For running the examples in this Jupyter Notebook you will need to install the [STAC client for Python](https://github.com/brazil-data-cube/stac.py). To install it from the Brazil Data Cube's GitHub repository, you can use `pip` with the following command:

In [None]:
!python -m pip install "stac @ git+git://github.com/brazil-data-cube/stac.py.git@v0.8.1-0#egg=stac"

In order to access the funcionalities of the client API, you should import the `stac` package, as follows:

In [None]:
import stac

After that, you can check the installed version of `stac` package:

In [None]:
stac.__version__

Then, create a `STAC` object attached to the service address:

In [None]:
bdc_stac_service = stac.STAC('http://brazildatacube.dpi.inpe.br/bdc-stac/0.8.0/')

The above cell will create an object named `bdc_stac_service` that will allow us to comunicate to the given `STAC` service.

## Listing the Available Data Products

The `catalog` attribute allows the client to retrieve the image collections and data cube collections available in the server.

In [None]:
bdc_stac_service.catalog

##  Retrieving Infomation on Image Collections and Data Cube Collections

The `collection` operation returns information about a given image or data cube collection identified by its name.
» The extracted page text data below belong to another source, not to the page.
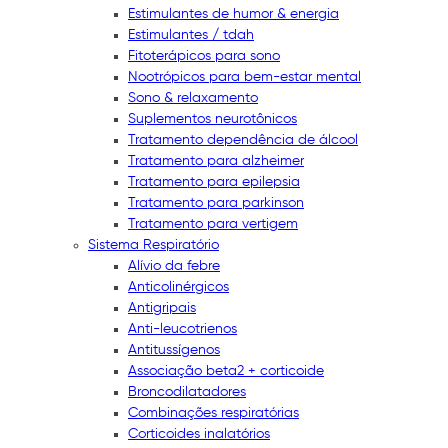
Estimulantes de humor & energia
Estimulantes / tdah
Fitoterápicos para sono
Nootrópicos para bem-estar mental
Sono & relaxamento
Suplementos neurotônicos
Tratamento dependência de álcool
Tratamento para alzheimer
Tratamento para epilepsia
Tratamento para parkinson
Tratamento para vertigem
Sistema Respiratório
Alívio da febre
Anticolinérgicos
Antigripais
Anti-leucotrienos
Antitussígenos
Associação beta2 + corticoide
Broncodilatadores
Combinações respiratórias
Corticoides inalatórios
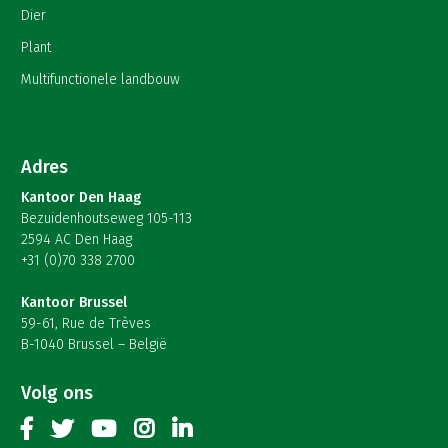
Dier
Plant
Multifunctionele landbouw
Adres
Kantoor Den Haag
Bezuidenhoutseweg 105-113
2594 AC Den Haag
+31 (0)70 338 2700
Kantoor Brussel
59-61, Rue de Trèves
B-1040 Brussel – België
Volg ons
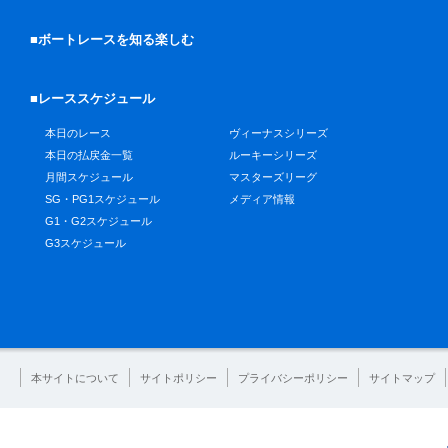
■ボートレースを知る楽しむ
■レーススケジュール
本日のレース
ヴィーナスシリーズ
本日の払戻金一覧
ルーキーシリーズ
月間スケジュール
マスターズリーグ
SG・PG1スケジュール
メディア情報
G1・G2スケジュール
G3スケジュール
本サイトについて
サイトポリシー
プライバシーポリシー
サイトマップ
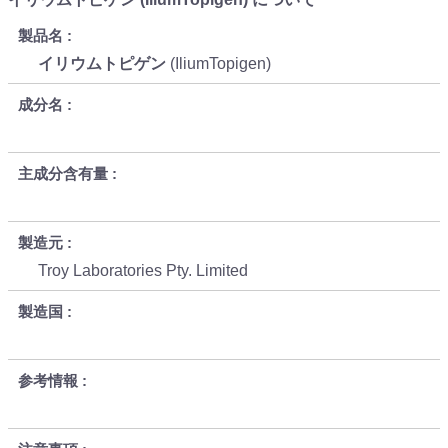
製品名
イリウムトピゲン
(IliumTopigen)
成分名
主成分含有量
製造元
Troy Laboratories Pty. Limited
製造国
参考情報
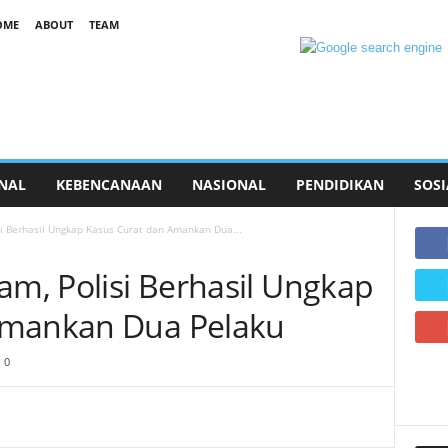
OME
ABOUT
TEAM
NAL
KEBENCANAAN
NASIONAL
PENDIDIKAN
SOSI
si Berhasil Ungkap Kasus Curat dan Amankan Dua...
am, Polisi Berhasil Ungkap
Amankan Dua Pelaku
0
In this example we are retrieving inormation about the datacube collection `C4_64_1M_STK` (**TODO:** explicar)... 

In [None]:
bdc_stac_service.collection('C4_64_1M_STK')

The returned document includes *its range in the spatial and temporal dimensions. It also receives a JSON document as a response* (**revisar**).
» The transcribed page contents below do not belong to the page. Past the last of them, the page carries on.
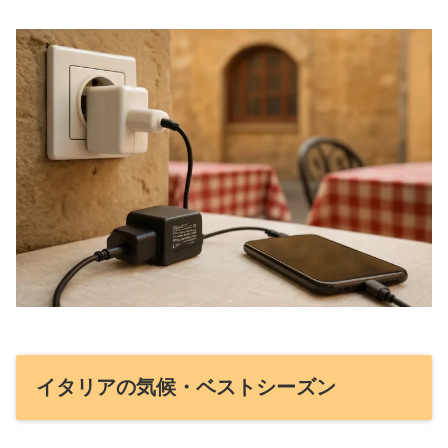
イタリアの気候・ベストシーズン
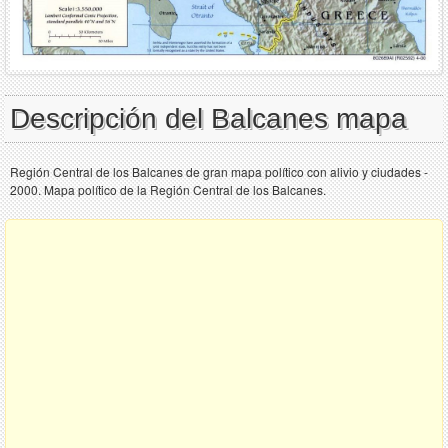
Descripción del Balcanes mapa
Región Central de los Balcanes de gran mapa político con alivio y ciudades -
2000. Mapa político de la Región Central de los Balcanes.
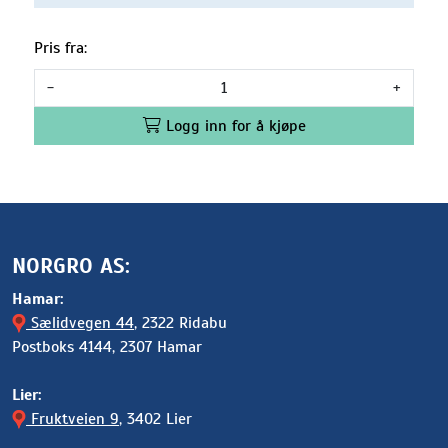
Pris fra:
-
+
Logg inn for å kjøpe
NORGRO AS:
Hamar:
Sælidvegen 44
, 2322 Ridabu
Postboks 4144, 2307 Hamar
Lier:
Fruktveien 9
, 3402 Lier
## Listing the Items of a Collection

In [None]:
collection = bdc_stac_service.collection('C4_64_1M_STK')

items = collection.get_items()

items

## Acessing Assets Records

In [None]:
items.features[0].assets

## Retrieving Assets

The client library provides a method named `download` that can be used to retrieve a specific asset from the catalog. The following code snippet shows how to retrieve the spectral bands for the first item (`features[0]`) in the data cube collection `C4_64_1M_STK`:

In [None]:
red = items.features[0].assets['red'].download()
green = items.features[0].assets['green'].download()
blue = items.features[0].assets['blue'].download()

If not informed a specific path in the filesystem the download will store the files under the application default path (the path where the script is running). You can inspect the path of the downloaded files as follow:

In [None]:
red

## Using RasterIO

After retrieving the asset (or image) you can use any Python library to perform data processing. In this section we show how to use RasterIO to load and operate on the pixel level.

In [None]:
import rasterio
import numpy as np

In [None]:
r = rasterio.open(red).read(1)
g = rasterio.open(green).read(1)
b = rasterio.open(blue).read(1)


In [None]:
r.max()

Let's define a simple function called `normalize` to ...

In [None]:
def normalize(array):
    """Normalizes numpy arrays into scale 0.0 - 1.0"""
    array_min, array_max = array.min(), array.max()
    return ((array - array_min)/(array_max - array_min))

Applying the function for each downloaded image:

In [None]:
n_r = normalize(r)
n_g = normalize(g)
n_b = normalize(b)

## Image Visualization

There are many powerful libraries for data visualization in Python and [Matplotlib](https://matplotlib.org/) is one of these great libraries. This section explore some options to visualize the three spectral bands downloaded from the data cube collection `C4_64_1M_STK`:

In [None]:
from matplotlib import pyplot

rgb = np.dstack((n_r, n_g, n_b))

pyplot.imshow(rgb)